**PASSAGE FOR REVIEW**:
= Beginning of Section =

Pawn Star


Tuesday 24 October 2006, Commodores Room, Guernsey Yacht Club, 7.10pm. 35 year old Swedish chess grandmaster Tiger Hillarp-Persson paces nervously and then swiftly leaves the room. He seems tense, and with good reason.

Imagine you are due to play a game of chess with an opponent who was also playing five other players at the same time. Imagine that your opponent was playing all six games without having sight of the board and had to remember where all of both his and your pieces are throughout the game. You might think you're in with a pretty good chance of winning. But when you're playing a grandmaster, it's not that cut and dried.

This is not as crazy as it might sound. Blindfold chess is a recognised method of play in which the players don't have sight of the positions of the pieces, or any physical contact with them. Moves are communicated via a recognised chess notation. This method was first played relatively early on in the history of chess, with the first game being played in the seventh or eighth century AD in the Middle East. Originally, in Europe, it was used as a way to handicap a chess master when facing a weaker opponent. Sometimes it was played just to show off!

= End of Section =

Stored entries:

= Beginning of Section =

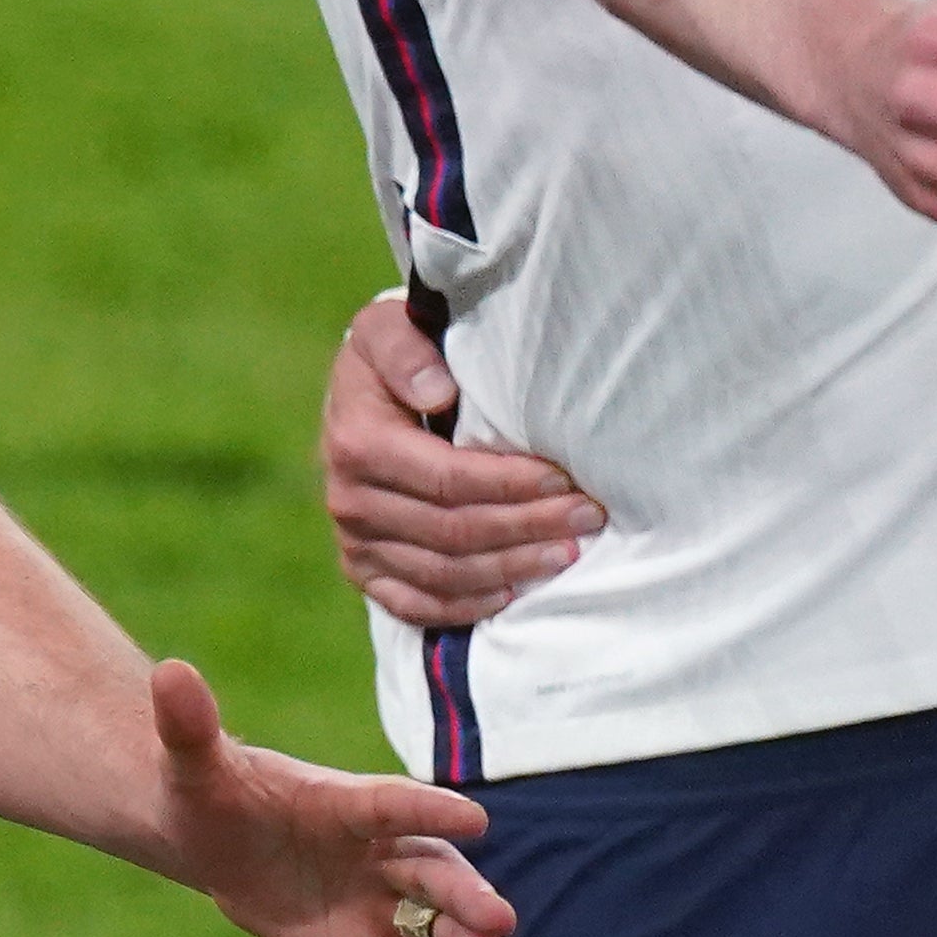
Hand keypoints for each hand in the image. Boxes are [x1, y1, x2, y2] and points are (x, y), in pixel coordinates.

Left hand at [143, 657, 509, 936]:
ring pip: (435, 923)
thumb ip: (189, 726)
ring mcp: (381, 900)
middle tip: (498, 917)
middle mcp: (377, 850)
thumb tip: (169, 672)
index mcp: (344, 801)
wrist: (215, 841)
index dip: (428, 809)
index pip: (391, 802)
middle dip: (465, 892)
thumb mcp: (192, 765)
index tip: (474, 818)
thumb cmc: (209, 793)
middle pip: (432, 868)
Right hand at [321, 290, 592, 626]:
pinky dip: (465, 606)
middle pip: (453, 532)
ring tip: (566, 555)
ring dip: (511, 568)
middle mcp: (348, 498)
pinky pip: (414, 604)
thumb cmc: (395, 358)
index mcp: (357, 443)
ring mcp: (353, 540)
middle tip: (587, 520)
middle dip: (528, 527)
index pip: (447, 479)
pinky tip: (511, 594)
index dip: (511, 486)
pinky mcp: (361, 569)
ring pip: (443, 573)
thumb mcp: (388, 330)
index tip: (565, 481)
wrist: (360, 394)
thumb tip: (437, 394)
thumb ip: (405, 350)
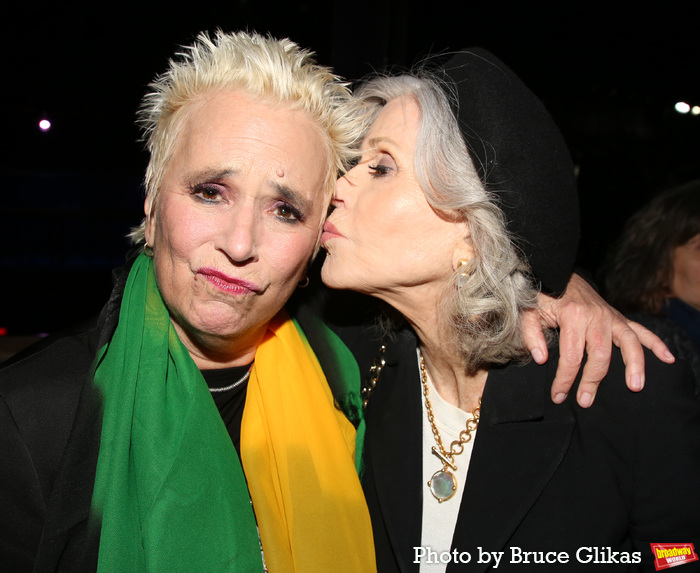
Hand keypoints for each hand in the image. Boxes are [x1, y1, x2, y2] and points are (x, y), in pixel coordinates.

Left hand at [521, 273, 674, 407]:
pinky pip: (641, 330)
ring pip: (628, 343)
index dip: (564, 379)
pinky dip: (656, 344)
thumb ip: (532, 335)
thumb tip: (542, 359)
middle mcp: (596, 316)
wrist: (557, 273)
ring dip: (634, 365)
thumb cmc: (542, 296)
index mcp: (573, 316)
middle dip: (593, 380)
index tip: (558, 396)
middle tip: (585, 401)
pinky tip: (668, 359)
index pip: (571, 356)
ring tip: (635, 387)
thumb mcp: (529, 312)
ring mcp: (610, 316)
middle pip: (600, 355)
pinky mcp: (618, 316)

= End of Section =

**DESCRIPTION OF THE TASK**: In the article on blindfold chess, when and where was the first blindfold game played? Please rely only on the text for what comes next, not on the data.

**PROBLEM SOLUTION**: In the seventh or eighth century AD in the Middle East.